Die Sachverständigen kritisierten, dass so ein großer Teil der Pflegepersonen von vornherein übergangen werde. Stattdessen wurde für ein „gesetzliches Vermächtnis“ zugunsten der Pflegenden plädiert. Verfassungsrechtlichen Bedenken wegen einer Einschränkung der Testierfreiheit der Erblasser sollten nach dem Vorschlag der Sachverständigen durch die Einfügung eines disponiblen, also eines durch den Erblasser stets frei entziehbaren, Vermächtnisses begegnet werden.

Ein weiteres Problem wurde in der Höhe der Honorierung dieser Pflegeleistungen gesehen, die sich an den Leistungen der gesetzlichen Pflegeversicherung durch Fachkräfte nach § 36Abs. 3 SGB XI orientieren soll. Damit würde der Erblasser letztlich mehr für die Pflege durch einen Angehörigen als durch eine ausgebildete Fachkraft „zahlen“.

Stellungnahme der AGT:

Abzuwarten bleibt, ob die Anregungen durch den Reformgeber umgesetzt werden. Denn die Änderungsvorschläge der Sachverständigen sind nicht unproblematisch: Durch eine Ausweitung des Gesetzes besteht die Gefahr, dass dem Erblasser eine stets kostenpflichtige Pflege aufgezwungen wird, die in dieser Form vielleicht weder erwünscht, noch – gemessen an der Gegenleistung – angemessen ist.
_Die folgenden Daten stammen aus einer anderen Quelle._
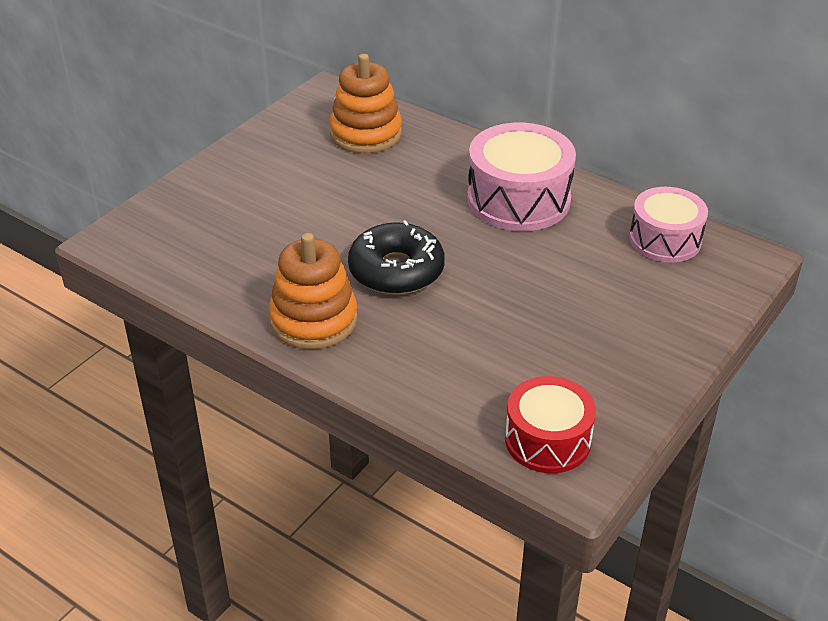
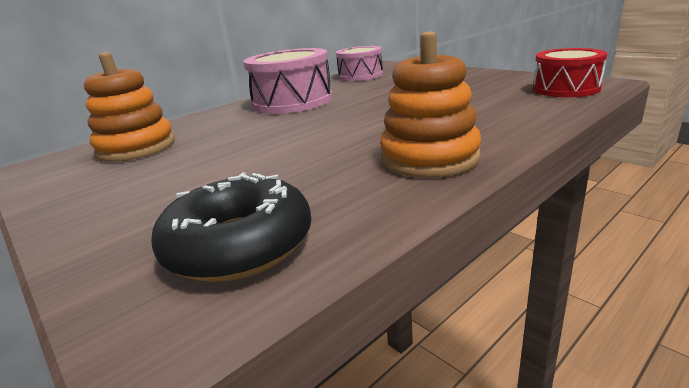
camera: 75 degrees left, 15 degrees down
(396, 270) = (361, 130): black donut -> black donut (239, 245)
Der Vorschlag eines widerruflichen Vermächtnisses führt in der Praxis zu großen, anderweitigen Problemen. Gerade pflegebedürftige Erblasser werden häufig gesundheitlich nicht mehr in der Lage sein, testamentarisch einen Widerruf zu verfügen.

Darüber hinaus bestehen diese Diskussionsthemen ebenfalls bei der Beschränkung des Ausgleichs auf gesetzliche Erben. Eine Ungleichbehandlung zu anderen, nicht gesetzlich bedachten pflegenden Personen, kann dies wohl nicht rechtfertigen.

Große praktische Probleme stellen sich zudem bei der Anknüpfung der Vergütung der Pflegeleistungen an die Leistungen der gesetzlichen Pflegeversicherungen. Die nahestehende Pflegeperson ist gerade nicht mit einem berufsmäßigen Pflegedienst vergleichbar – weder von der Ausbildung her noch vom zeitlichen Tätigkeitsumfang. Damit wird der Gesetzgeber weiterhin zu entscheiden haben, ob die bei einer Umsetzung der Vorschläge der Sachverständigen zukünftig zu erwartende ansteigende Zahl an gerichtlichen Auseinandersetzungen über den geleisteten Umfang der Pflege und die damit einhergehende immense zeitliche und finanzielle Belastung für Erben und Gerichte gleichermaßen in Kauf genommen werden sollen. Nach Auffassung der AGT werden die Änderungsvorschläge der Sachverständigen daher vom Gesetzgeber vermutlich nicht umgesetzt werden.